— Quels liens historiques existent entre collectivités locales et entreprises de l’ESS ?
Jean-Philippe Milesy : Le lien de l’économie sociale au local est, dès l’origine, une évidence. Les femmes, les hommes, tout comme les petites structures qu’ils sont amenés à créer, les sociétés de secours mutuel, les associations ouvrières de production, les coopératives de consommation, sont attachés à un lieu. Le crédit populaire est né au milieu du XIXe siècle d’un pasteur, maire de sa commune de Rhénanie, et c’est en considérant la situation de celles et ceux qui étaient ses ouailles et administrés qu’il va lancer un mouvement qui veut dans ses statuts initiaux cette dimension locale. Quand, après une lutte syndicale, la Verrerie ouvrière d’Albi devient en 1895 une coopérative, c’est avec un soutien régional actif du député Jean Jaurès, de la Dépêche de Toulouse ou de la municipalité d’Albi ; à moindre échelle, ce soutien se retrouvera auprès de la coopérative de lutte des Pilpa ou en Provence de la SCOP-TI.
C’est avec le développement de l’idée de fédération, héritée de Proudhon, que des échelons départementaux, régionaux, nationaux vont se constituer. C’est en se fédérant que les caisses locales de crédit populaire vont devenir progressivement un mouvement, puis des entreprises qui occupent aujourd’hui une place prééminente dans le système bancaire français.
— Quelle place occupe l’ESS dans la vie des collectivités et de leurs habitants ?

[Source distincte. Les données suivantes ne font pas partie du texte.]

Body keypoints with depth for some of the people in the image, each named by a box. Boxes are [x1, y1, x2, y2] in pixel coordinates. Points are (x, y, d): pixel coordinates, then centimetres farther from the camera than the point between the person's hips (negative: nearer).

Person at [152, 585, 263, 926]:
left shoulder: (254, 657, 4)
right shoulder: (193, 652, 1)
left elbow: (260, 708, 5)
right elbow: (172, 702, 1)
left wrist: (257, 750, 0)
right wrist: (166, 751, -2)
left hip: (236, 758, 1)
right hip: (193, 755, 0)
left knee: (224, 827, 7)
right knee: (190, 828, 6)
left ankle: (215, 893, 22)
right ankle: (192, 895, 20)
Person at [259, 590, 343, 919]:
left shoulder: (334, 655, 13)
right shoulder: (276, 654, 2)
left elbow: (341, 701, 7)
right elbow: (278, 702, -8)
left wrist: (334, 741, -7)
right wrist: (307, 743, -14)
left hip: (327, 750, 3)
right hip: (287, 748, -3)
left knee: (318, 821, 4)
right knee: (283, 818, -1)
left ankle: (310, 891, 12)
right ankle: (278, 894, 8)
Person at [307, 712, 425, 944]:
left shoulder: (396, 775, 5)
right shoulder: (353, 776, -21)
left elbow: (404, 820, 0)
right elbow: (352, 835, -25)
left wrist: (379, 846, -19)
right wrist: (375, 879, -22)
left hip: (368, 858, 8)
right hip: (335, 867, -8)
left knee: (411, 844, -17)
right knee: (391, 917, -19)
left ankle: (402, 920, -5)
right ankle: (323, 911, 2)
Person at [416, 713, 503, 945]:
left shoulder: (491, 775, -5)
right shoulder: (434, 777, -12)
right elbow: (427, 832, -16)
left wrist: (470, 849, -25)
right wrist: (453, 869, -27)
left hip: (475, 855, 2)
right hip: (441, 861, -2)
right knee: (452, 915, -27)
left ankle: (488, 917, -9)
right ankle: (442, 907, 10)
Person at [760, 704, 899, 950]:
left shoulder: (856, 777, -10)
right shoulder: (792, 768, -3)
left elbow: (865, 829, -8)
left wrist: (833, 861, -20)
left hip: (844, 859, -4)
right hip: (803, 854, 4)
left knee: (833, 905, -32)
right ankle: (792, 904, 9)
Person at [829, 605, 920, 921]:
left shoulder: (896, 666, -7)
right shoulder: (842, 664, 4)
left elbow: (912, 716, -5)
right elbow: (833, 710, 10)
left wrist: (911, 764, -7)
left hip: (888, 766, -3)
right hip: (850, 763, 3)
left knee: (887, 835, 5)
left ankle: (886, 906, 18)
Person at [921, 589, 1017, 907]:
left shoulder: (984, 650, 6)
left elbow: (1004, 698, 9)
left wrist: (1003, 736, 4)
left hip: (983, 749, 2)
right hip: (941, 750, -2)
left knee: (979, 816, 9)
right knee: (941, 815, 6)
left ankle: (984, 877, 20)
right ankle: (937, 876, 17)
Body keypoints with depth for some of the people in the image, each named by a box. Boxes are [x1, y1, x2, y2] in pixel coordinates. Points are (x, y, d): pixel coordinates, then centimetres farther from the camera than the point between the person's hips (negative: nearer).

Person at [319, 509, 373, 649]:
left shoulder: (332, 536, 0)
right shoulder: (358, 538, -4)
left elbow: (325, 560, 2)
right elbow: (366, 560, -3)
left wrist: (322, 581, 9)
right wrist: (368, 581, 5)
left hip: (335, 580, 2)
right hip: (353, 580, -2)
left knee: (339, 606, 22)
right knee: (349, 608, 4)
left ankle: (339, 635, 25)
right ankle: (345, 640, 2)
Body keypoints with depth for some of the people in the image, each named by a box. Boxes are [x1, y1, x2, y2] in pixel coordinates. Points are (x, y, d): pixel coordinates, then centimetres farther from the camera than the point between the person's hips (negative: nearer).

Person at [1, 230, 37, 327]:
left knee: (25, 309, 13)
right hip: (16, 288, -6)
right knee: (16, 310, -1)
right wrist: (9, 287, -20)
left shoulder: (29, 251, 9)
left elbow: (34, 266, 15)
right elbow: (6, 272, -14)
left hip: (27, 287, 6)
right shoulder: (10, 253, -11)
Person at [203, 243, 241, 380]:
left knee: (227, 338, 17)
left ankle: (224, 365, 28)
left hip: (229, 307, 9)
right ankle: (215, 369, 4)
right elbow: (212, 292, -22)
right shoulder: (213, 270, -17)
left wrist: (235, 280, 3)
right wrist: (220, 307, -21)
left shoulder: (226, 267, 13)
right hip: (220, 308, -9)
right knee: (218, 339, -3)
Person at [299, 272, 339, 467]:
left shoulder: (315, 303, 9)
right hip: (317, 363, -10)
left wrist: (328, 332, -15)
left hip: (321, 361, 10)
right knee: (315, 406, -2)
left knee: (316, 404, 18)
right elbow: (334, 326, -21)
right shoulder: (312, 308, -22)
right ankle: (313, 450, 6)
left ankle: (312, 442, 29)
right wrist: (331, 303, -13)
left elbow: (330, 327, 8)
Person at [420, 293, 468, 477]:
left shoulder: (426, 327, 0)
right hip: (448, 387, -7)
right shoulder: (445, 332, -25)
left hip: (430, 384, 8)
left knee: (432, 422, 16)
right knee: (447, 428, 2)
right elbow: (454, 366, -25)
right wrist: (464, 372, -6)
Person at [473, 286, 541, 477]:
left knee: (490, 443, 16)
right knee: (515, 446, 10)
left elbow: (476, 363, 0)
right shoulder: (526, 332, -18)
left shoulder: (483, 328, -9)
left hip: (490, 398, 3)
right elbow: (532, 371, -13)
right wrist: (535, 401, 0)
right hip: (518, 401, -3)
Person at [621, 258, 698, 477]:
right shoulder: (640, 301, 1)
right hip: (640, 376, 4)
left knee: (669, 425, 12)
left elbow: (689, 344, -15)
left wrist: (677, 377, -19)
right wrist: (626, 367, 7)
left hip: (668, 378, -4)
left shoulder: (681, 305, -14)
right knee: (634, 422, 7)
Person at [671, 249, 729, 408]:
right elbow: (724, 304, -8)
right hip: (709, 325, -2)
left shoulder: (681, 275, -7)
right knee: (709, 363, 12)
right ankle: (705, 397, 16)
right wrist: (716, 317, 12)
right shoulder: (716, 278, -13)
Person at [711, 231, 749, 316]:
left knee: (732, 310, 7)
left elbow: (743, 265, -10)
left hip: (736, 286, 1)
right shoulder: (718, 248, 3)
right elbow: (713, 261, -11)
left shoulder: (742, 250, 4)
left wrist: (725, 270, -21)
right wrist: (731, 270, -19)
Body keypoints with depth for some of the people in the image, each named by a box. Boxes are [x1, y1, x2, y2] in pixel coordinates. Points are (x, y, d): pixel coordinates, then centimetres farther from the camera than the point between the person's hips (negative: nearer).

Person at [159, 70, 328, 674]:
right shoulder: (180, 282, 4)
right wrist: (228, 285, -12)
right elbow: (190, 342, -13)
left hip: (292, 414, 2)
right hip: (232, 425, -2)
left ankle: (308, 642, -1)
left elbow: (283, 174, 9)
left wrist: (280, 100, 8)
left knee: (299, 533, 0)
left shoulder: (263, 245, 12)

J-P.M. : Les entreprises et organisations de l’ESS occupent une place considérable dans la vie quotidienne de millions de Français. Avec Jérôme Saddier, président d’ESS France, la structure faîtière de l’ensemble de l’ESS, nous avons évoqué un jour sans ESS. Si une telle absence devait se prolonger ne serait-ce que trois ou quatre jours, pour ne pas parler d’une semaine, nous serions devant un scénario catastrophe pour ces femmes, ces hommes, ces enfants qui, tel Monsieur Jourdain, n’ont pas toujours clairement conscience de leur appartenance à cette « autre économie ». L’ESS est au contact des populations et participe très activement au développement de ce qu’il est convenu d’appeler « les territoires ».
Les pôles territoriaux de coopération économique, les PTCE, abondamment promus par la secrétaire d’État, associent entreprises de l’ESS, acteurs privés et collectivités autour de projets collectifs d’utilité sociale. Les Sociétés coopératives d’intérêt collectif sont aujourd’hui 1 200 et voient leur nombre croître notamment avec le sociétariat des collectivités publiques. Mais ce sont aussi des entreprises de l’ESS qui, concrètement, portent les activités en direction de larges publics et nées des mouvements sociétaux et sociaux : les coopératives de femmes, les structures de solidarité avec les migrants, le développement de nouvelles approches agricoles et alimentaires, les nouveaux habitats collectifs, l’éducation populaire… En cela, l’ESS est un outil pour l’émancipation.
« Les entreprises et organisations de l’ESS occupent une place considérable dans la vie quotidienne de millions de Français »
— Vous parlez d’émancipation, cependant certaines entreprises dans le périmètre de l’ESS paraissent éloignées de cette visée.
J-P.M. : Oui, l’économie sociale et solidaire est diverse. Il y a les entreprises de l’ESS d’initiative citoyenne dans une dynamique démocratique, et celles qui procèdent des œuvres religieuses et philanthropiques. Il y a aussi des entreprises qui semblent résolument engagées sur le marché, voire dans des démarches financières comme les coopératives de la grande distribution ou certaines coopératives agricoles clairement parties prenantes de l’industrie agroalimentaire. Il y a aussi de grandes structures en tension, comme ces banques coopératives où les caisses locales coexistent avec des superstructures financières. Mais pour l’essentiel, les acteurs de l’ESS procèdent de l’innovation sociale, d’approches démocratiques, égalitaires et solidaires qui rentrent en opposition avec les politiques libérales et travaillent à l’émancipation. Le mutualisme dans sa prise en charge collective, solidaire, du risque diffère de l’assurance. La coopération veut l’égalité et l’émulation, et non la concurrence et le conflit. Les associations portent pour l’essentiel la défense des droits économiques, sociaux, culturels, mais aussi environnementaux.